Firstly, as i said above, this isn’t (for me anyway) really even about the Rutgers women’s basketball team. It’s about Imus.
Also, to your more specific point about privilege, you realize, i assume, that Rutgers is a state university, and is in a completely different league than Harvard in terms off the resources required to attend, and the average level of family wealth among the students. Admittedly, Rutgers is a very good state university, and one where competition for entry is keen. But in-state tuition at Rutgers (pdf) is less than $4,500 per year, and even tuition for out-of-state people average less than $9,000 per year, a far cry from the $31,456 charged by Harvard for tuition.
Not only that, but a good proportion of the women’s basketball team are probably attending the university on sports scholarships. Yes, this allows them entry into the privileged world of post-secondary education, but it doesn’t say much about the levels of power and privilege that their families enjoy, and about which you know little to nothing. To paint them as a bunch of spoiled rich kids who will get over this and go on to lives of wealth and power, as you seem to want to do through your comparison with Damon’s character in School Ties, is rather stupid.
I was reading about Phil Hartman this morning, and I had the misfortune to remember the Imus crew’s reaction to his death. Since I’m just throwing things into this thread, I’ll say it was fucking mean and unfunny to say on the morning he died that his wife shot him because his voice was annoying.
Forcing him to be fired is not censorship? What the Hell kind of conclusion is that? Excalibre you are an idiot. An idiot of the worst kind, one who is supremely confident that anyone who thinks other than himself is a fool while he himself doesn’t understand what freedom of speech really means.
I guess closing down a newspaper that prints things I don’t like wouldn’t be censorship either … the reporters can still speak freely.
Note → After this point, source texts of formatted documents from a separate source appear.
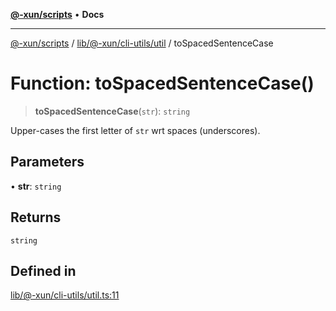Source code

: [**@-xun/scripts**](../../../../../README.md) • **Docs**

***

[@-xun/scripts](../../../../../README.md) / [lib/@-xun/cli-utils/util](../README.md) / toSpacedSentenceCase

# Function: toSpacedSentenceCase()

> **toSpacedSentenceCase**(`str`): `string`

Upper-cases the first letter of `str` wrt spaces (underscores).

## Parameters

• **str**: `string`

## Returns

`string`

## Defined in

[lib/@-xun/cli-utils/util.ts:11](https://github.com/Xunnamius/xscripts/blob/ce701f3d57da9f82ee0036320bc62d5c51233011/lib/@-xun/cli-utils/util.ts#L11)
I guess that Conservative groups scaring Disney out of distributing Fahrenheit 911 and trying to scare anyone else from picking it up wasn’t an attempt at censorship either.
Geting him fired goes beyond appropriate censure and into censorship of the worst kind (And oh that’s so impressive to point out the difference). The hypocritical self-rightousness of those who will fight for freedom of speech as long as people say things that they want to hear. As long as it doesn’t “bother” me or “others”.
Like you with the face said well
Mock him. Insult him. Ignore him. But do not set up a world in which the pundits or politicos have the right to say that if we do not like what you say then you will be pulled off of the soapbox whether others want to hear what you say or not.
Sad thing is what I’ve been thinking about this morning … as noble as these young women may have sounded on air I will be unsurprised if within a few months we see one or more of them in Playboy or Penthouse and justifying their acting the part of sexual object for money with the rationalization of “He implied I’m ugly, well I’ll show him.”
Nice pile of steaming stupid topped off with a final paragraph of patently offensive. Maybe you could replace Imus, the show wouldn’t skip a beat.
Imus lost his job not because of Al Sharpton or Jessie Jacson or anyone else. His advertisers threatened to drop their sponsorship in droves, and that killed it, along with the overwhelmingly negative response.
If I were IBM and was the biggest advertiser on a show, and the hosts kept saying “IBM sucks” day after day, and I took my advertising elsewhere, would IBM be guilty of censorship? You don’t know what the word means.